Mr. L. had a joint securities account with his wife Mrs. L.
The couple had wanted to take part in the public offer for sale of Française des Jeux (FDJ), as part of an open price offer (OPO), a procedure reserved for individual investors that took place between 7 November 2019 and 19 November 2019. Mr. L. transferred the sums required for this offer to his joint securities account.
He wanted to place two orders, one for himself and the other for his wife.
He placed a first A order (priority order) and then tried to place a second order, in the name of his wife. However, this order was not fulfilled.
He contacted his account-keeper who informed him that with their in-house software application, he could not place more than one order from his account.
In the end, Mr. L. was able to place only one order for which he was allocated 117 FDJ shares in accordance with the allocation rate published by Euronext at the end of the OPO.
Mr L. complained to the customer service on 20 November 2019, and was informed that only one priority order could be placed per individual person and per account, all brokers combined, and that these instructions had been clearly specified on the account-keeper’s website during the subscription period.
Given that a joint account is held by two individuals, which means that each one of them can place a separate order, Mr. L. requested my intervention to seek compensation for the financial loss that he considers to have suffered since he was not allowed to place his second order. He is asking for the 97 additional shares that he should have received if he had been able to place a second priority order, and potentially nine bonus shares (one bonus share for ten shares held for at least 18 months, as provided for during the privatisation operation).
After carefully examining the observations of the institution in question, I observed on one hand that during the three phone calls made between 12 and 13 November 2019, the institution had explained to Mr. L. that it was technically impossible for it to proceed with the request to place a second order with its joint securities account, since its platform did not have this technical capability.
I noted on the other hand that Mr. L. had announced that he had a joint securities account in the books of another account keeping institution, which he could have used to place the second order, as he had already done in the past for another OPO.
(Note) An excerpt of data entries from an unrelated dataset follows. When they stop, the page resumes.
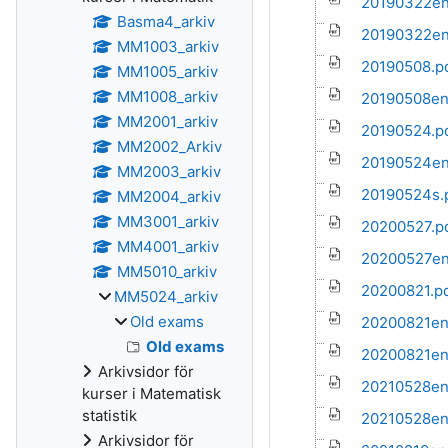
20190322en
Basma4_arkiv
20190322en
MM1003_arkiv
20190508.p
MM1005_arkiv
MM1008_arkiv
20190508en
MM2001_arkiv
20190524.p
MM2002_Arkiv
20190524en
MM2003_arkiv
20190524s.
MM2004_arkiv
MM3001_arkiv
20200527.p
MM4001_arkiv
20200527en
MM5010_arkiv
20200821.p
MM5024_arkiv
Old exams
20200821en
Old exams
20200821en
Arkivsidor för
20210528en
kurser i Matematisk
statistik
20210528en
Arkivsidor för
I asked Mr. L. why he had not placed his second order through this other institution, after he had been informed on 12 and 13 November 2019, and knowing the technical difficulties faced by his financial intermediary, since he had presented this institution as a possible solution. Mr. L. explained to me that given the rates of this institution, he used them only for a few rare transactions. I therefore noted that he could have used this other institution to place his second order, and thus keep the damage to a minimum, since he had been informed of the difficulties encountered by his financial intermediary six days before the end of the OPO.
At the same time, I asked the institution in question for explanations regarding the information made available or sent to its clients with joint securities accounts, prior to the FDJ OPO, and in particular in the account agreement, regarding the impossibility for them to place a second order, i.e. one per individual holding a joint account. This information would enable me to verify that the institution had indeed fulfilled its obligation to provide information.
The institution did not send me any information that would have enabled me to note that it had provided said information. It had for that matter acknowledged that Mr. L.’s request was legitimate, although it did not have the technical capacity to fulfil it.
It appeared to me that Mr. L. had suffered two types of loss:
- one resulting from the failure to take into account his second order for his wife
- the other following the loss of the opportunity of obtaining additional free shares if he kept these shares for 18 months
Regarding the calculation of the loss resulting from the failure to take the second order into account, Mr L. should have been able to acquire 97 shares on behalf of his spouse.
Consequently, I proposed to the financial institution in question to pay him the difference between the rate fixed during the OPO, i.e. €19.5, and the rate on 6 April 2020, i.e. approximately 21 euros, being: (97 x 21 = 2,037) – (97 x 1,891.5) = €145.5.
However, with regard to the loss resulting from the allocation of bonus shares (1 bonus share for every 10 held), in respect of the 97 additional shares that Mr L. could have acquired for his spouse, provided that he kept them for 18 months, since this loss was not certain, I therefore proposed to the establishment to pay him a lump sum, calculated on the basis of the share price on 6 April 2020, i.e. approximately €210, up to 50%, i.e. € 105.
In all, the sum that I proposed that the financial institution against which the case was brought pay to Mr. L. was €250 after rounding off.
The many discussions with the institution have borne fruit and, in the light of the latest developments, it has agreed to comply with my request and has offered to pay Mr L. the sum of €250 as compensation.
Lessons to be learned
The specific feature of a joint account is that it has several holders. In this respect, when there is a joint securities account, it should be possible to place two separate orders during an OPO, one for each individual who is the holder and is authorised to issue an order under an OPO (it should be noted that these are ordinary securities accounts: an equity-based savings scheme (PEA) cannot be a joint securities account).
Nevertheless, for financial intermediaries whose platform does not have this technical feature, I strongly recommend that they inform the joint account holders in advance, either in the account agreement or at least prior to any OPO.